I. La validation de la déchéance du terme et de la créance bancaire
Le tribunal écarte le caractère abusif de la déchéance du terme prononcée par l’établissement de crédit. Il constate que les mises en demeure et la déchéance du terme respectent les exigences conventionnelles et que la société emprunteuse est restée taisante après ces courriers.
A. La régularité de la procédure de déchéance
Le juge estime que la banque n’a pas agi de manière précipitée, car la société a manqué à son obligation de paiement. Il relève que « les mises en demeure et déchéance du terme respectent bien les exigences conventionnelles liant les parties » (Sur ce, point 1). La demande d’annulation de la déchéance du terme est donc rejetée.
B. Le bien-fondé de la demande en paiement
La société ne contestant pas le montant des sommes dues, la créance de la banque est jugée fondée. En conséquence, la société est condamnée à payer la somme de 97.433,90 euros, assortie des intérêts au taux contractuel de 0,73% à compter du 13 février 2025. Cette solution consacre la force obligatoire du contrat de prêt.
II. L’octroi de délais de paiement et le rejet des demandes reconventionnelles
Le tribunal fait preuve de pragmatisme en accordant des délais de paiement, tout en rejetant la demande de dommages-intérêts de la société débitrice. Cette décision illustre le pouvoir souverain du juge d’aménager les modalités de paiement.

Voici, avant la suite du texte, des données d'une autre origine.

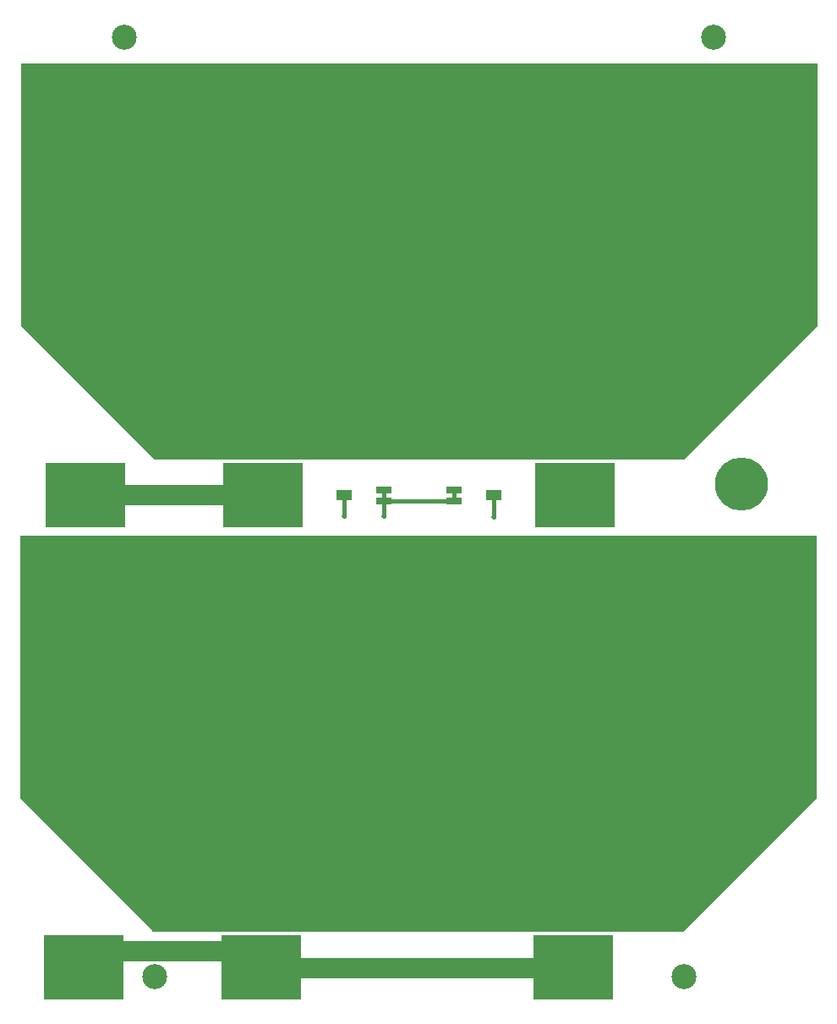
<source format=gtl>
G04 Layer_Physical_Order=1*
G04 Layer_Color=255*
%FSLAX25Y25*%
%MOIN*%
G70*
G01*
G75*
%ADD10R,0.06299X0.03937*%
%ADD11R,0.06299X0.03150*%
%ADD12R,0.31496X0.25590*%
%ADD13R,1.96850X0.19685*%
%ADD14R,1.96850X0.27559*%
%ADD15C,0.01000*%
%ADD16C,0.08000*%
%ADD17C,0.01500*%
%ADD18C,0.45000*%
%ADD19C,0.09842*%
%ADD20C,0.20866*%
%ADD21C,0.02000*%
G36*
X320000Y80000D02*
X267500Y27500D01*
X58500D01*
X6000Y80000D01*
Y183500D01*
X320000D01*
Y80000D01*
D02*
G37*
G36*
X320500Y266000D02*
X268000Y213500D01*
X59000D01*
X6500Y266000D01*
Y369500D01*
X320500D01*
Y266000D01*
D02*
G37*
D10*
X192724Y199350D02*
D03*
X133673D02*
D03*
D11*
X176976Y201516D02*
D03*
Y197185D02*
D03*
X149421D02*
D03*
Y201516D02*
D03*
D12*
X224008Y13551D02*
D03*
X101272D02*
D03*
X31095D02*
D03*
X31772Y199551D02*
D03*
X101949D02*
D03*
X224685D02*
D03*
D13*
X161990Y46582D02*
D03*
Y161382D02*
D03*
X162667Y347382D02*
D03*
Y232582D02*
D03*
D14*
X162092Y115882D02*
D03*
X162770Y301882D02*
D03*
D15*
X94687Y19935D02*
X101272Y13350D01*
X31095D02*
X37679Y19935D01*
D16*
X82724Y199350D02*
X101949D01*
X31772D02*
X50224D01*
X52724D01*
X55224D01*
X57724D01*
X60224D01*
X62724D01*
X72724D02*
X75224D01*
X77724D01*
X80224D01*
X82724D01*
X37679Y19935D02*
X50724D01*
X53224D01*
X55724D01*
X58224D01*
X60724D01*
X63224D01*
X94687D01*
X101272Y13350D02*
X101622Y13000D01*
X118500D01*
X121000D01*
X123500D01*
X126000D01*
X128500D01*
X131000D01*
X62724Y199350D02*
X70224D01*
X72724D01*
X223657Y13000D02*
X224008Y13350D01*
X206500Y13000D02*
X223657D01*
X204000D02*
X206500D01*
X201500D02*
X204000D01*
X199000D02*
X201500D01*
X196500D02*
X199000D01*
X131000D02*
X194000D01*
X196500D01*
D17*
X176976Y197185D02*
Y201516D01*
X149421Y197185D02*
Y201516D01*
Y197185D02*
X176976D01*
X133673Y190986D02*
Y199350D01*
X149421Y191132D02*
Y197185D01*
X192724Y190935D02*
Y199350D01*
D18*
X84112Y291463D02*
D03*
X163323D02*
D03*
X242533D02*
D03*
X84114Y105463D02*
D03*
X163323D02*
D03*
X242535D02*
D03*
D19*
X47244Y379921D02*
D03*
X279527D02*
D03*
X59055Y9843D02*
D03*
X267717Y9843D02*
D03*
D20*
X290354Y203661D02*
D03*
D21*
X50224Y199350D02*
D03*
X52724D02*
D03*
X55224D02*
D03*
X57724D02*
D03*
X60224D02*
D03*
X62724D02*
D03*
X72724D02*
D03*
X75224D02*
D03*
X77724D02*
D03*
X80224D02*
D03*
X82724D02*
D03*
X50724Y19935D02*
D03*
X53224D02*
D03*
X55724D02*
D03*
X58224D02*
D03*
X60724D02*
D03*
X63224D02*
D03*
X133673Y190986D02*
D03*
X149421Y191132D02*
D03*
X192724Y190935D02*
D03*
X212224Y206435D02*
D03*
X118500Y13000D02*
D03*
X121000D02*
D03*
X123500D02*
D03*
X126000D02*
D03*
X128500D02*
D03*
X131000D02*
D03*
X70224Y199350D02*
D03*
X206500Y13000D02*
D03*
X204000D02*
D03*
X201500D02*
D03*
X199000D02*
D03*
X196500D02*
D03*
X194000D02*
D03*
X212224Y203935D02*
D03*
Y208935D02*
D03*
X214724Y203935D02*
D03*
Y206435D02*
D03*
Y208935D02*
D03*
X217224Y203935D02*
D03*
Y206435D02*
D03*
Y208935D02*
D03*
M02*

</source>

A. L’octroi d’un échelonnement de la dette
Le tribunal accède à la demande de rééchelonnement, mais réduit la durée de vingt-quatre à douze mois. Il ordonne que la dette soit payée en douze mensualités égales, la première échéant deux mois après la signification du jugement. Cette mesure vise à concilier les intérêts du créancier avec les difficultés de la débitrice.
B. Le rejet de la demande de dommages-intérêts
Le tribunal déboute la société de sa demande de dommages-intérêts, estimant qu’elle ne rapporte pas la preuve d’un préjudice. Il énonce que « débiteur défaillant la société ne rapporte pas la preuve de la matérialité d’un préjudice dont elle serait légitime à demander réparation » (Sur ce, point 3). Cette position rappelle que la faute du créancier doit être démontrée.